• STATED TASK: Rewrite these lines, changing "white backdrop" to "white background" and keeping everything else the same. Leave out the pictures.

(Collected data)
— Start —
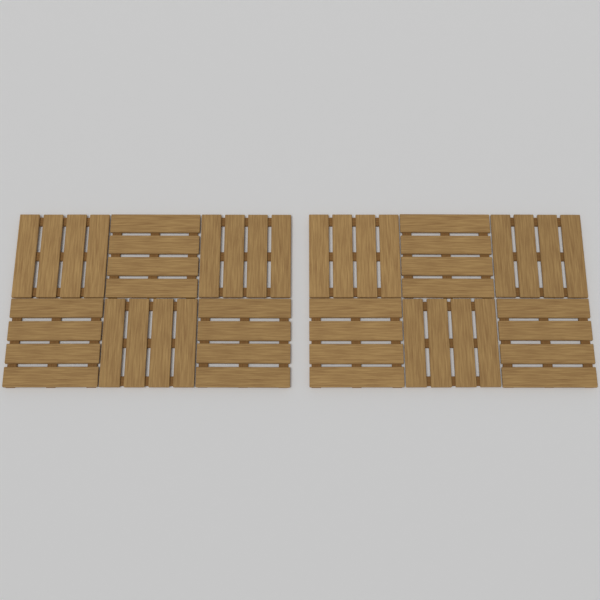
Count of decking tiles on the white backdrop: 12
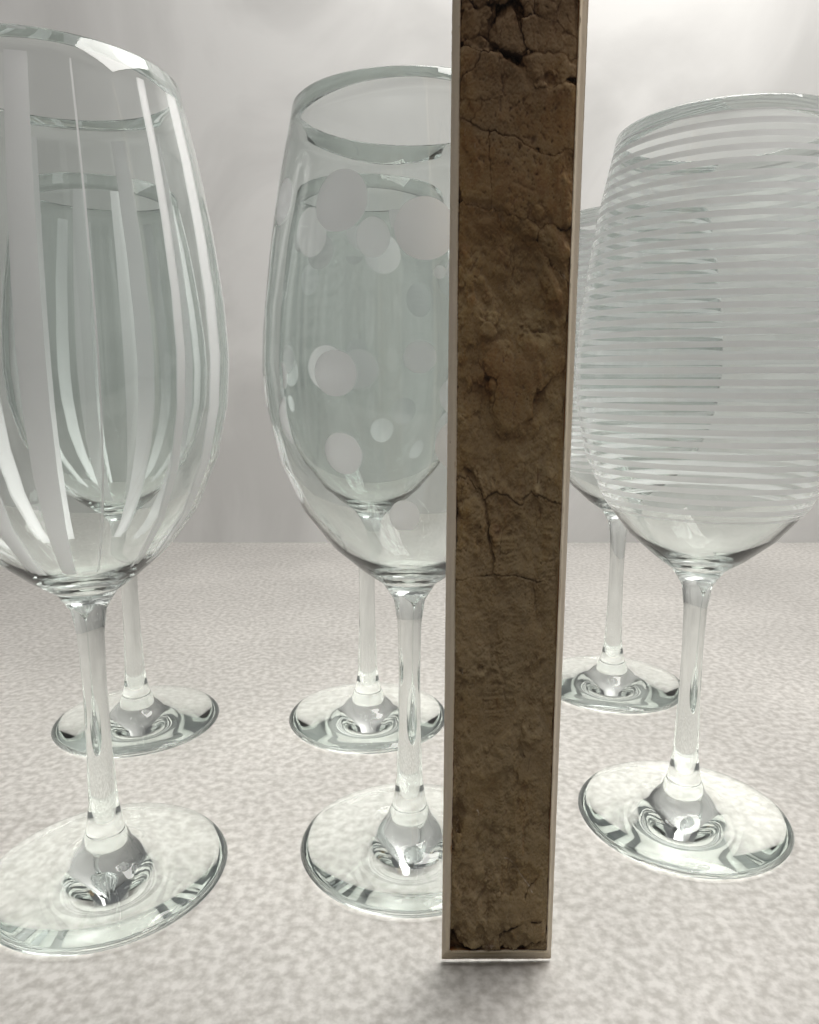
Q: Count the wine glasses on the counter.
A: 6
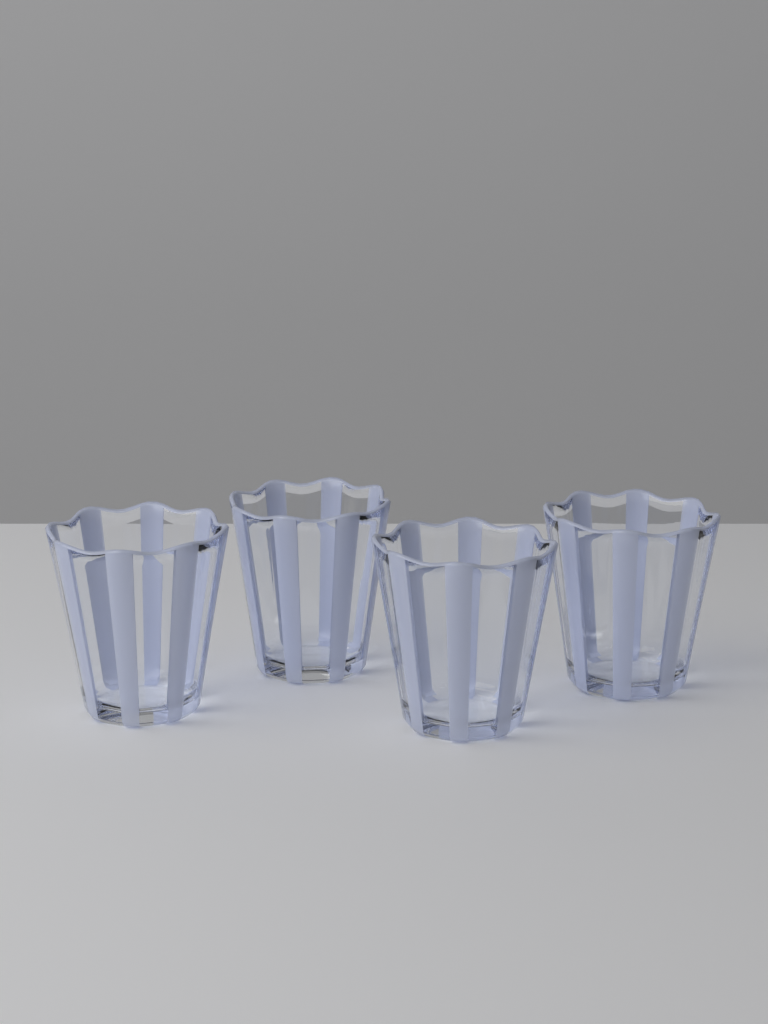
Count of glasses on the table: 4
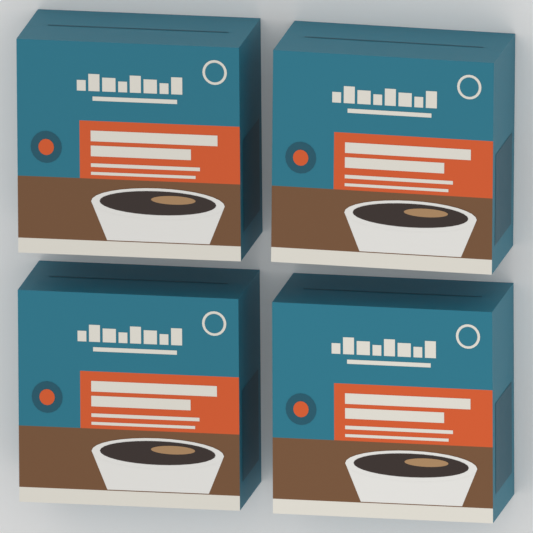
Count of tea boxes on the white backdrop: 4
— End —
• WRITTEN RESPONSE:
Count of decking tiles on the white background: 12
Q: Count the wine glasses on the counter.
A: 6
Count of glasses on the table: 4
Count of tea boxes on the white background: 4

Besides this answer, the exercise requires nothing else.